• [Records provided]:
= = =

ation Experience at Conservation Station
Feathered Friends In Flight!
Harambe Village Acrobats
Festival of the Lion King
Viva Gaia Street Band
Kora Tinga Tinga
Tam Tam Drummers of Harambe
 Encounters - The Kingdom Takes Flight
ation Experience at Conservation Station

= = =

Go through the listing and copy each line exactly.

• [Response]:
ation Experience at Conservation Station
Feathered Friends In Flight!
Harambe Village Acrobats
Festival of the Lion King
Viva Gaia Street Band
Kora Tinga Tinga
Tam Tam Drummers of Harambe
 Encounters - The Kingdom Takes Flight
ation Experience at Conservation Station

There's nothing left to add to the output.